Within our awareness of tragedy it is implicit that we feel for loss. That we attend to what was, and mourn what now may not ever be. But an awareness of tragedy holds within it the lessons of complicity. It is only when our delusions mask our complicity that tragedy becomes final and irremediable.
Each tragedy is an opportunity to correct this incoherence. Not by chasing after evil and its minions. But by stretching our attention to accommodate for the lessons in complicity each tragedy provides us.
In these moments compassion is not a pablum, not a salve upon some irritation on our discomfort at being disillusioned. It is a force that heals. It heals the tears incoherence insists on perpetrating. Turned towards those we are inclined to see as the other, it dissolves the separation we project on the world. Turned upon ourselves, it gives us space to mourn and space to find sincerity without succumbing to the violence of our internalized coercions.
In these moments we are provided with a compass. There is, in that brief space and time between our perception of a tragic action and our rushing off into restoring illusion's incoherent dominion over us, an opportunity to listen to that whisper of our complicity. If we allow this to enter us with all the power it has to disrupt our sense of security, if we accept our precarity and ultimate vulnerability, especially to the powers of delusion to rob us of access to life itself, then we have a chance to respond creatively, to break out of the inevitability of finite, repetitive, and futile reactions. Nothing more, but also, nothing less than what living in touch with implication entails.
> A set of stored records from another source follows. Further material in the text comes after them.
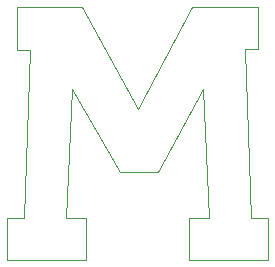
<source format=gbr>
G04 #@! TF.FileFunction,Profile,NP*
%FSLAX46Y46*%
G04 Gerber Fmt 4.6, Leading zero omitted, Abs format (unit mm)*
G04 Created by KiCad (PCBNEW 4.0.7-e2-6376~61~ubuntu18.04.1) date Fri Aug 17 14:34:15 2018*
%MOMM*%
%LPD*%
G01*
G04 APERTURE LIST*
%ADD10C,0.100000*%
G04 APERTURE END LIST*
D10*
X152841699Y-115641150D02*
X152841699Y-112068590D01*
X157885715Y-115641160D02*
X152841699Y-115641150D01*
X159509698Y-115641160D02*
X157885715Y-115641160D01*
X159509698Y-112068160D02*
X159509698Y-115641160D01*
X158064343Y-112068160D02*
X159509698Y-112068160D01*
X157564005Y-97786661D02*
X158064343Y-112068160D01*
X158709698Y-97786661D02*
X157564005Y-97786661D01*
X158709698Y-94213662D02*
X158709698Y-97786661D01*
X157063847Y-94213662D02*
X158709698Y-94213662D01*
X153134037Y-94213652D02*
X157063847Y-94213662D01*
X148511424Y-102859971D02*
X153134037Y-94213652D01*
X143781499Y-94213652D02*
X148511424Y-102859971D01*
X139744511Y-94213662D02*
X143781499Y-94213652D01*
X138241700Y-94213662D02*
X139744511Y-94213662D01*
X138241700Y-97821661D02*
X138241700Y-94213662D01*
X139387255Y-97821661D02*
X138241700Y-97821661D01*
X138887054Y-112068590D02*
X139387255Y-97821661D01*
X137441700Y-112068160D02*
X138887054Y-112068590D01*
X137441700Y-115641160D02*
X137441700Y-112068160D01*
X139101408Y-115641150D02*
X137441700Y-115641160D01*
X144109700Y-115641150D02*
X139101408Y-115641150D01*
X144109700Y-112068590D02*
X144109700Y-115641150D01*
X142459610Y-112068160D02*
X144109700Y-112068590D01*
X142959811Y-101180131D02*
X142459610Y-112068160D01*
X146975225Y-108147360D02*
X142959811Y-101180131D01*
X150226251Y-108147360D02*
X146975225Y-108147360D01*
X153991450Y-101144401D02*
X150226251Y-108147360D01*
X154491699Y-112068590D02*
X153991450Y-101144401D01*
X152841699Y-112068590D02*
X154491699Y-112068590D01*
M02*

</source>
We sense at such moments the driving momentum and intoxicating appeal of following conspiracy to its insane conclusions. It takes courage to decouple from this juggernaut's course. The first step is to allow our complicity to be seen by us. From there we gain sensitivity to the ways in which violence manifests itself. We can then distinguish between responses that can only escalate its impacts from the possibilities of response that preserve and respect whatever it is about what has been lost in some part from finding another way to make itself explicit in another way. Continued, insistent delusion escalates violence and threatens to compound enormity. Acceptance of complicity and the growing awareness to violence's implications opens the door to coherence.
Coherence is the property of integrated wholes. Fragmentation and destruction are the results of our efforts when we deny this. Complicity, its awareness in us, its spreading of awareness within compassion, works towards integration. Conspiracy's siren song can only further fragmentation and destruction.
This may appear to be a choice. It isn't. A choice is an illusion of "taste." That we come to life as its consumers.
Within the order of implication attention and result are one. Action in this realm is not chosen, but accomplished. It can neither be predicted, chosen, or negotiated with; and still be true. Implication does not offer paths to be chosen, argued over. It is only visible as a trail. What it offers us is the opportunity to leave the prisons of paths and find our own trails. It offers us the chance to live.